Progress Toward Biometric Fingerprint Interoperability
The OIG is reviewing the FBI’s progress toward achieving interoperability between its Integrated Automated Fingerprint Identification System (IAFIS) and two automated fingerprint systems of the Department of Homeland Security (DHS), the Automated Biometric Identification System (IDENT) and the U.S. Visitor and Immigrant Status Indicator Technology. The review will assess actions the FBI and the Department have taken since the OIG’s December 2004 report on the status of IDENT/IAFIS integration.
The Department’s Internal Controls Over Terrorism Reporting
The Department measures its counterterrorism efforts in part by reporting terrorism-related statistics in its performance plans and statistical reports. The OIG initiated an audit to determine if Department components and the Department as a whole accurately report terrorism-related statistics.
The Department’s Integrated Wireless Network
The Integrated Wireless Network (IWN) is intended to link approximately 80,000 federal, state, and local law enforcement officers and public safety agencies in a secure interoperable wireless service that provides consolidated nationwide integrated communications in support of law enforcement, first responder, and homeland security requirements. The OIG is evaluating the Department’s planning and contracting for the IWN by determining whether: 1) the Department has the structure and process in place to manage and control costs and schedules, 2) the Department’s assessment of the vendors’ technical and management capabilities ensure that the vendors are able to carry out the project successfully, and 3) legacy communication systems comply with the National Telecommunications and Information Administration’s requirements.

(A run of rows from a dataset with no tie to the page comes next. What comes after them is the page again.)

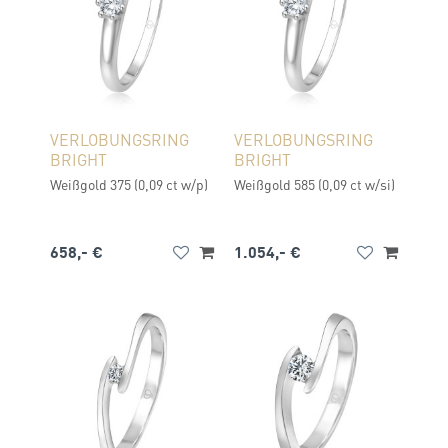
VERLOBUNGSRING
VERLOBUNGSRING
BRIGHT
BRIGHT
Weißgold 375 (0,09 ct w/p)
Weißgold 585 (0,09 ct w/si)
658,- €
1.054,- €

Grant Closeout Process Utilized Within the Department
The OIG is reviewing the grant closeout processes used by COPS, OJP, and Office on Violence Against Women. In conducting the audit, the OIG will determine whether the grant closeout processes are adequate to ensure that expired grants are closed in a timely manner; grant funds are drawn down in accordance with federal regulations, Department policy, and the terms and conditions of the grant; and remaining grant funds are deobligated prior to closeout.